On Thursday morning, ESPN informed employees that it would be cutting 300 staffers and would not be filling 200 positions that are currently open, according to Sportico.
On-air personnel will mostly be spared and the layoffs will be spread across the network and not concentrated in any one department, according to The New York Post.
The cuts come as ESPN deals with financial fallout from the pandemic as well as its parent company, Walt Disney, attempting to pivot to a direct-to-consumer business model.
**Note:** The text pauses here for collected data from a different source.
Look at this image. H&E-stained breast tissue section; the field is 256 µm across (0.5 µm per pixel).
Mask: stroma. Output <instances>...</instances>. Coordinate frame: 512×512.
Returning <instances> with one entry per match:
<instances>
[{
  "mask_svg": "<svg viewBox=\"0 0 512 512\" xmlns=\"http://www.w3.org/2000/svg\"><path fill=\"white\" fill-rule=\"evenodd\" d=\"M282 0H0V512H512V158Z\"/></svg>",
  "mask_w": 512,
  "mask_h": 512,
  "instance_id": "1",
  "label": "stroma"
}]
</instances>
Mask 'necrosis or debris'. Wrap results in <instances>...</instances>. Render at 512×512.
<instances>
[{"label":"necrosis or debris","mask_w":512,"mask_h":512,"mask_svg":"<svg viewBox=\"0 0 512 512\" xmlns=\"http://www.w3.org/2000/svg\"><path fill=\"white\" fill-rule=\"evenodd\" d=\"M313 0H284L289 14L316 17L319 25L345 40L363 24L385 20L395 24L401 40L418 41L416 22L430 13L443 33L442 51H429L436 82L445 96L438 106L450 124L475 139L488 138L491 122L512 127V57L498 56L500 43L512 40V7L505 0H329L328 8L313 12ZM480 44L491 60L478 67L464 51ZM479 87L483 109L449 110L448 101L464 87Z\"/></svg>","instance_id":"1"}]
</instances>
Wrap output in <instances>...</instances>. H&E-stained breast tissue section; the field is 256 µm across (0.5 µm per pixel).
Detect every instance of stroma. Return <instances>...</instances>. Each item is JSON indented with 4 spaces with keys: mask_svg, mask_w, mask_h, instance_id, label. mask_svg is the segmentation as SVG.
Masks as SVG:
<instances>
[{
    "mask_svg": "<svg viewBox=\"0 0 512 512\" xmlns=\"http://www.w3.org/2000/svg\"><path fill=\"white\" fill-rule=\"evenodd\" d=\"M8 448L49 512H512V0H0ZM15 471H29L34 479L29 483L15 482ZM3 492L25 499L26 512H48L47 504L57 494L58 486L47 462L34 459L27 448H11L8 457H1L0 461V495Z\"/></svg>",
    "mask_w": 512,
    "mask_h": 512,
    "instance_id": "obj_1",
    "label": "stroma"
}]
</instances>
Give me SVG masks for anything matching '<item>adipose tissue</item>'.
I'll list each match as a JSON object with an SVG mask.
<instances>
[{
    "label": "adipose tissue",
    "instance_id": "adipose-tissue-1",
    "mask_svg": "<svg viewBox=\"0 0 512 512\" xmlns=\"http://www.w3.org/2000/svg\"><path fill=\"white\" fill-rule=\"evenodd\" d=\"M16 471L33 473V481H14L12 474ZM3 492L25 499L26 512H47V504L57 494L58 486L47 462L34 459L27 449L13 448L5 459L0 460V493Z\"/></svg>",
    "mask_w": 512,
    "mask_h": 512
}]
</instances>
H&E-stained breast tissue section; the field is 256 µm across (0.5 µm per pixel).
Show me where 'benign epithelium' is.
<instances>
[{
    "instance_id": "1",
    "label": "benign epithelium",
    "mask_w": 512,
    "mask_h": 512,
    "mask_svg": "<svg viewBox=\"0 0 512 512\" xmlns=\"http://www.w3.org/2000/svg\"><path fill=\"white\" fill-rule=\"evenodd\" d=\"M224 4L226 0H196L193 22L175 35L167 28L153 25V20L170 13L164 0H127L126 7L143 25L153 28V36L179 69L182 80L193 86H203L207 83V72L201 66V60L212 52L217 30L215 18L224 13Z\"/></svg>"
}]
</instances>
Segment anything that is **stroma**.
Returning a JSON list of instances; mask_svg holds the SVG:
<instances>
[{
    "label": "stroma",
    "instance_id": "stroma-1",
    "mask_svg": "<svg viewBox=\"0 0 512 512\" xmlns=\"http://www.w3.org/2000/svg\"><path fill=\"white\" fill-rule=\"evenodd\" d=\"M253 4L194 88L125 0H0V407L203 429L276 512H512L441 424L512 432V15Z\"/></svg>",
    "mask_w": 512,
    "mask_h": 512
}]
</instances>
“We have, however, reached an inflection point,” ESPN president Jimmy Pitaro wrote in a company-wide memo. “The speed at which change is occurring requires great urgency, and we must now deliver on serving sports fans in a myriad of new ways. Placing resources in support of our direct-to-consumer business strategy, digital, and, of course, continued innovative television experiences, is more critical than ever … The pandemic’s effect on ESPN clearly accelerated our thinking on all fronts. Today, as a result of these circumstances, we informed our employees that we have made the difficult decision to reduce our workforce to create a more agile, efficient organization.”
The layoffs come in the midst of the Worldwide Leader engaging in a billion-dollar battle with NBC to acquire the rights to Sunday Night Football.
ESPN has approximately 4,000 employees based at its headquarters in Bristol, Connecticut, and around 6,500 worldwide.
“While still one of the great destination jobs in sports media, ESPN is not immune to writ large changes regarding how Americans consume sports media,” according to The Athletic. “Cord-cutting from traditional cable continues to be the trend. ESPN had been looking at headcount reductions prior to COVID-19 but every business has been hurt by the pandemic.”